Forgotten ready to rule for Weld in Vintage Crop feature
Forgotten Rules can reaffirm the status of Navan's Vintage Crop Stakes as the preeminent Gold Cup trial by making a winning reappearance under Pat Smullen in tomorrow's Group Three.
In four of the last eight years, the winner of the €65,000 contest has gone on to triumph at Royal Ascot. The three horses responsible - Yeats, Fame And Glory and Leading Light - were all trained by Aidan O'Brien, whose Kingfisher is hard to gauge here.

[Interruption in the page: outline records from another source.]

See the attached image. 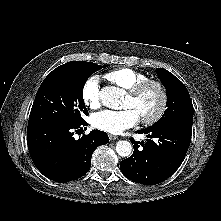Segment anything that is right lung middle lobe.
<instances>
[{
    "mask_svg": "<svg viewBox=\"0 0 221 221\" xmlns=\"http://www.w3.org/2000/svg\"><path fill=\"white\" fill-rule=\"evenodd\" d=\"M104 67L76 61L50 72L38 89L28 127L82 123V115H88L82 95L84 85L90 75Z\"/></svg>",
    "mask_w": 221,
    "mask_h": 221,
    "instance_id": "1",
    "label": "right lung middle lobe"
}]
</instances>
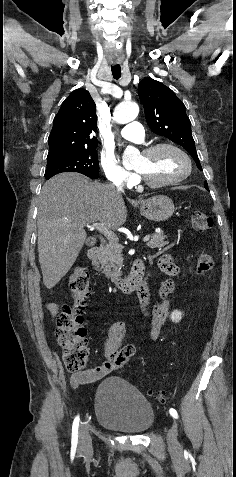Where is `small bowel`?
<instances>
[{"instance_id": "small-bowel-1", "label": "small bowel", "mask_w": 236, "mask_h": 477, "mask_svg": "<svg viewBox=\"0 0 236 477\" xmlns=\"http://www.w3.org/2000/svg\"><path fill=\"white\" fill-rule=\"evenodd\" d=\"M161 272L167 275H175L177 272L176 266L173 264L170 255H163L159 259ZM174 290V283L166 281L161 287V294L164 299L157 305H152L150 302L149 291L147 287H143L139 291L140 300L146 310V316L150 318L151 323V338L157 339L159 336L164 320L168 311L169 303L166 297ZM49 312L53 318H56L60 312L58 303H50L48 306ZM125 330V325L122 322H115L111 324L106 331L103 341V353L105 361L94 368L86 371L74 373L72 375V383L79 386L86 383H93L107 376L113 369V362L121 352H126L129 357L135 353V348L132 345L122 346V336Z\"/></svg>"}]
</instances>
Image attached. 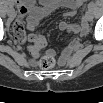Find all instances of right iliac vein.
<instances>
[{
  "mask_svg": "<svg viewBox=\"0 0 103 103\" xmlns=\"http://www.w3.org/2000/svg\"><path fill=\"white\" fill-rule=\"evenodd\" d=\"M7 13L10 17H13V15H14L13 9H8Z\"/></svg>",
  "mask_w": 103,
  "mask_h": 103,
  "instance_id": "1",
  "label": "right iliac vein"
}]
</instances>
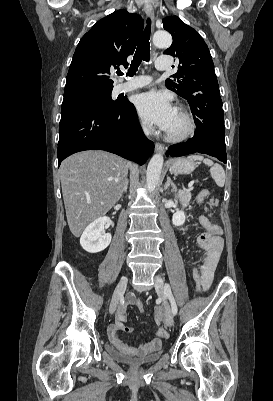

Runner-up to Australia in the Irish Derby last year when he was largely deployed as a pacemaker after winning Chester's Dee Stakes, Kingfisher could develop into a useful stayer. However, this is a pretty stern assignment.
Apart from Forgotten Rules, Jim Bolger's smart Limerick winner Answered is among the eight-strong field, as is Biographer, which represents Tipperary-born Lambourn handler David Lanigan. On its latest start, Biographer nabbed Pallasator for second behind Forgotten Rules in the stayers' Group Two on Ascot's Champions Day.
It's unlikely that he will turn that form around now. As the race title reminds us, there are few better trainers of a Flat stayer than Weld, and Forgotten Rules has justifiably headed the market for next month's Ascot Group One ever since his striking performance there in October.
The Nayef five-year-old is a deeply exciting prospect. On his bumper debut at the Punchestown Festival last year, he skated up under Robbie McNamara, and he was no less impressive on turning his attentions to the Flat under Pat Smullen at Galway. He then moved onto Ascot, where he was entitled to need the experience on deep ground against far more practised rivals.
On the contrary, though, he taught them all a lesson, overcoming a rare Smullen lapse in discipline early in the straight to stamp his authority all over the race.
It was an emphatic declaration of Forgotten Rules' potential, so it will be massively disappointing if he doesn't reiterate as much now. Earlier on the card, Toscanini represents an altogether different brand of promise.
A cracking juvenile that chased home Gleneagles in the Curragh's National Stakes in September, Mick Halford's Shamardal colt reappears in the five-furlong conditions race.
It will be no pushover, but he should collect under the in-form Shane Foley.
Ainippe, Beach Belle and Father Frost are among some useful rivals. O'Brien's Father Frost, in particular, could be anything, as he knuckled down gamely to get up on his recent track bow over seven furlongs at Cork.
On that occasion, the Rip Van Winkle colt needed every step of the trip, so this drop back to an extended five might not play to his strengths. It is also the first time that Toscanini has run over the minimum distance, but the Godolphin colt was precocious enough in six starts last year to suggest that it might suit.
O'Brien's Fastnet Rock juvenile Stone Mountain should appreciate dropping to five in the maiden that follows, while the stable's Jinsha Lake is of note in the mile equivalent, as he had Giovanni Canaletto behind when second here on his autumn debut.
The nap vote falls to In Salutem, which represents the insatiable Ken Condon in the five-furlong handicap. Billy Lee's mount won over this course and distance on soft ground in November, and he has been performing well enough of late to suggest that he will again be a major player in what is admittedly a competitive affair.
Over jumps at Limerick, Eddie Harty's Minella Foru is of note in the beginners' chase. Mark Walsh's mount has mixed it at a high level over fences so far and this is a drop in class.